Roca no se detuvo y, una vez medianamente repuesto, ingresó al recinto. Con su cabeza vendada y la banda presidencial manchada de sangre señaló a los presentes: "Un incidente imprevisto me priva de la satisfacción de poder leer el último mensaje que, como presidente, dirijo al Congreso de mi país. Hace un momento, sin duda un loco, al entrar yo al Congreso, me ha herido en la frente, ni sé con qué arma". La prensa de entonces lo caricaturizó con gran talento.
El atacante, Ignacio Monges, fue condenado a algunos años de prisión pero indultado por el mismo Roca, quien inclusive le consiguió un trabajo. Al quedar libre lo visitó y agradeció las consideraciones que con él había tenido y la protección que prestó a su hijo. En julio de 1905 Monges falleció en Corrientes, su provincia natal.
Aquel ataque no sería el último susto para Roca. En otra ocasión, cuando ya no era presidente, fue víctima de otra agresión. El 19 de febrero de 1891, Tomás Sambrice, un joven de 15 años, disparó contra el coche en que viajaba, lo que le causó al general una leve herida.
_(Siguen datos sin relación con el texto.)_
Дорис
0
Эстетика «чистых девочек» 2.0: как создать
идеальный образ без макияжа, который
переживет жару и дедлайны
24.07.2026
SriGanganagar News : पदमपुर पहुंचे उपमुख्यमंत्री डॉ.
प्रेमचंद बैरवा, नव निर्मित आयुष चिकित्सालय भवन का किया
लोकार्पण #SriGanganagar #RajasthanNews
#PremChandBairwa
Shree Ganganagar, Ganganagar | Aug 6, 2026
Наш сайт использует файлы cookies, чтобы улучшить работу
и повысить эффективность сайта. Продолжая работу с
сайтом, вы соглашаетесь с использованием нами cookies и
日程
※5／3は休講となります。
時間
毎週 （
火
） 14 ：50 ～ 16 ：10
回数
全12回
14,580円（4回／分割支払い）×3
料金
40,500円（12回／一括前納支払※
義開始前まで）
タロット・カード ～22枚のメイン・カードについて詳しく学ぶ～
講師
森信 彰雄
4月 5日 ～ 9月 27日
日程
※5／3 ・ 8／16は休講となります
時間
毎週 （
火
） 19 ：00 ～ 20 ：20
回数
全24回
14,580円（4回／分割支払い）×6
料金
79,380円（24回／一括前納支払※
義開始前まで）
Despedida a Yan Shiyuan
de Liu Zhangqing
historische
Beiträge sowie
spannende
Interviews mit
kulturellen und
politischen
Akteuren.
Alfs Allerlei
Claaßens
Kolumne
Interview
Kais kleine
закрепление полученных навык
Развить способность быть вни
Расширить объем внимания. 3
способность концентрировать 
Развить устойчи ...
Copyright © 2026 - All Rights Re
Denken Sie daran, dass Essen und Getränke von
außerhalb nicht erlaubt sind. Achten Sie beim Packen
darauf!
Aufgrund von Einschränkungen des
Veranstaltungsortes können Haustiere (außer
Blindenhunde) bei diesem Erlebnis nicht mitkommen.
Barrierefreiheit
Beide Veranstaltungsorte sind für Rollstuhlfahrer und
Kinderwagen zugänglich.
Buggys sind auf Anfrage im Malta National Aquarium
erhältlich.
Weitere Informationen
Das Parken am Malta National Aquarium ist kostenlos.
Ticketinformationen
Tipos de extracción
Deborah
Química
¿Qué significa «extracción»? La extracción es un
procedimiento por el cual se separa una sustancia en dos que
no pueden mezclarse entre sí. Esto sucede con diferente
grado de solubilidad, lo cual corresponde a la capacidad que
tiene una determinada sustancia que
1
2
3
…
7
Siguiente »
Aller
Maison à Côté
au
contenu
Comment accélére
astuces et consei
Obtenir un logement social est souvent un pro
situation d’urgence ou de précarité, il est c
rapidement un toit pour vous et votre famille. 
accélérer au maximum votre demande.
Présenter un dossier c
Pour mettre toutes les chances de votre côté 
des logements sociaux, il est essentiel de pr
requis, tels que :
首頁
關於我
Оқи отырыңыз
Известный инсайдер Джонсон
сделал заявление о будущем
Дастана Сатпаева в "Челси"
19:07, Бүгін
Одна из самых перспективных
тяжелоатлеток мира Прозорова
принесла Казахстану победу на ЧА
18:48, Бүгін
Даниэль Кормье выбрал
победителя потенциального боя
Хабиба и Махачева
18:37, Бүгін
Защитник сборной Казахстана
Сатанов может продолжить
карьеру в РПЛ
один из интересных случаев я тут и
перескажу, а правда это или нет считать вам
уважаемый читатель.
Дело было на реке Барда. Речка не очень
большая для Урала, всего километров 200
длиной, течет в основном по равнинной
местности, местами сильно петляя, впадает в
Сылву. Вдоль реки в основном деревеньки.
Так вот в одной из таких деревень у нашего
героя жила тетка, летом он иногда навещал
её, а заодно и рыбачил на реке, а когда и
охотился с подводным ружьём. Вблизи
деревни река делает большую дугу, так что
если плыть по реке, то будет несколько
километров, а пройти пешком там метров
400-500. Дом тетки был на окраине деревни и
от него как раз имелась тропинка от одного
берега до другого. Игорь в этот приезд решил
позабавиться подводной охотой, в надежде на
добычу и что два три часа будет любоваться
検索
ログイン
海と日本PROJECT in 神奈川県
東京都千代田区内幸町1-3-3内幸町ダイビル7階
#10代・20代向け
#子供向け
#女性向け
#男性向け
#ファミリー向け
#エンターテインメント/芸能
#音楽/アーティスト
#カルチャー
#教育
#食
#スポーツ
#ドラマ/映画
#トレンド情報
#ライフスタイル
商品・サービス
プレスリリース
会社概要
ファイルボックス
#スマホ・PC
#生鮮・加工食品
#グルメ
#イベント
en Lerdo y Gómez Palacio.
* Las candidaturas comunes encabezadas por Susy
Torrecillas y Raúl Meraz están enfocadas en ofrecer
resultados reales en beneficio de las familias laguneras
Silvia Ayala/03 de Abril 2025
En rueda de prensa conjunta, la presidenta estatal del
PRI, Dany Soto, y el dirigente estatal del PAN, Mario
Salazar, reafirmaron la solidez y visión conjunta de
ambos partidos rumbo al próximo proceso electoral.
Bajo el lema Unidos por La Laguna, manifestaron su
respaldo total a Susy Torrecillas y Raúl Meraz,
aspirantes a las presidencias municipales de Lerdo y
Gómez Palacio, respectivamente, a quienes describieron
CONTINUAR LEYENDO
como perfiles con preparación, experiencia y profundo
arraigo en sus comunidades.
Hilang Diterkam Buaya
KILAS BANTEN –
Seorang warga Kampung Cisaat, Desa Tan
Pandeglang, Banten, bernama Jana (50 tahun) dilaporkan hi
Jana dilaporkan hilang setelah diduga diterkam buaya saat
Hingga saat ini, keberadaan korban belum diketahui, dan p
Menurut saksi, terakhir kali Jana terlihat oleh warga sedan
En un completo estudio del caso, la historiadora Inés Rojkind especifica que el muchacho había planificado su acción durante algún tiempo y que "había enviado un mensaje anónimo al doctor Leandro N. Alem, haciéndole saber sus intenciones. Alem era uno de los principales dirigentes de la Unión Cívica, había sido el jefe civil de la fracasada revolución de julio de 1890 y encarnaba la oposición más acérrima (…) En declaraciones hechas en el marco de la causa, él mismo confirmó que había recibido la nota (…) había conservado el escrito y lo entregó luego a la policía". El joven fue liberado unos meses más tarde.
La situación no se agotó entonces. Hacia agosto de 1905, un nuevo atentado presidencial sin éxito tuvo lugar contra la figura de Manuel Quintana, víctima de dos disparos fallidos mientras viajaba en su coche.
Quizás por ineptitud criminal o por simple fortuna, estas tragedias en potencia constituyen curiosidades anecdóticas de un pasado siempre dispuesto a darnos lecciones.